A substantial portion of this book walks the reader through what the authors deem "The Age of Syphilis", "The Age of Hysteria", and "The Age of Acrodynia", and follow up by discussing pollution and toxins in order to set the stage for Kanner's discovery. The material in this first half of the text is fascinating, and could stand on its own as a separate work. During the Middle Ages, toxic mercury compounds were rubbed on syphilis victims by physicians as a cure. But even though visible signs of syphilis disappeared following use by the mercury compounds, it was later realized that syphilis was still internally present, sometimes resulting in patient death, anyway. Other methods of administering mercury compounds were later devised by physicians, including oral consumption, which is hard to take given that the cure was often worse than the ailment, although incredibly mercury compounds were still being used for benign afflictions such as teething into the mid-20th century.

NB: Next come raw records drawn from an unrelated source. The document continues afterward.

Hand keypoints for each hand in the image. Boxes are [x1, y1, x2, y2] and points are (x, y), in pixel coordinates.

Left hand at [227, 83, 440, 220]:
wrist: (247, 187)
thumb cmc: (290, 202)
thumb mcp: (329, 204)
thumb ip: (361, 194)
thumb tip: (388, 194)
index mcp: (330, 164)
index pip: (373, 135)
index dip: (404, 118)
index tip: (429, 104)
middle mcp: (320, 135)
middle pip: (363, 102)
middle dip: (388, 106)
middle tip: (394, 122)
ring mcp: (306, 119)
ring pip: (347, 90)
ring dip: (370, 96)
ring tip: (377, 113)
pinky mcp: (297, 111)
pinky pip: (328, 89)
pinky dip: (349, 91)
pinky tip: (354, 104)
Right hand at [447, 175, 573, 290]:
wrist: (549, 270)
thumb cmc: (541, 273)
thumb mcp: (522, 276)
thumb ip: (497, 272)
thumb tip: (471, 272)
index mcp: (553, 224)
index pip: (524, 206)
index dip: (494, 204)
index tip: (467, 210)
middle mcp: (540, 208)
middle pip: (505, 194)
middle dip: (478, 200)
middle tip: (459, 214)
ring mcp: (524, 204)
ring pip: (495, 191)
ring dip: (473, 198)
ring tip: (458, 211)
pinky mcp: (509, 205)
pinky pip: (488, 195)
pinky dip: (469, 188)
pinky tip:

Of course, none of these treatments helped syphilis victims. If they did not die, they were severely injured neurologically. The authors argue that other ailments were caused by mercury compounds as well, and suggest that there is evidence that all of these ailments are related in cause, either by intentional introduction of mercury compounds to patients, or unintentional introduction due to the external environment. While portions of the text are arguably hard to follow within the first portion of the latter half of the book, chapters 9 and 10 are very well written, and actually reading these chapters will demonstrate that the authors are not anti-vaccine, but are instead researchers looking into a host of possible causes of neurological damage to children.
Although the vast majority of "The Age of Autism" will probably be an easy read for most, the last chapter entitled "The Nightmare and the Dream" might take some time to digest even though it is only about 15 pages in length. In this chapter, the authors provide updates to the 7 cases and families in the original Kanner case series that they were able to identify. Unfortunately, the amount of material here is much more scant than this reviewer would have liked, but the fact that the authors were able to actually contact these individuals after all these years, even though Johns Hopkins apparently "misplaced" a significant portion of this important research, is a testament to their investigative work.
This is a wonderful book, which describes how the use of mercury in medicine has killed and maimed thousands, if not millions of people. It is not the whole story, however, but it is very important to understand the role of mercury in autism. Read it!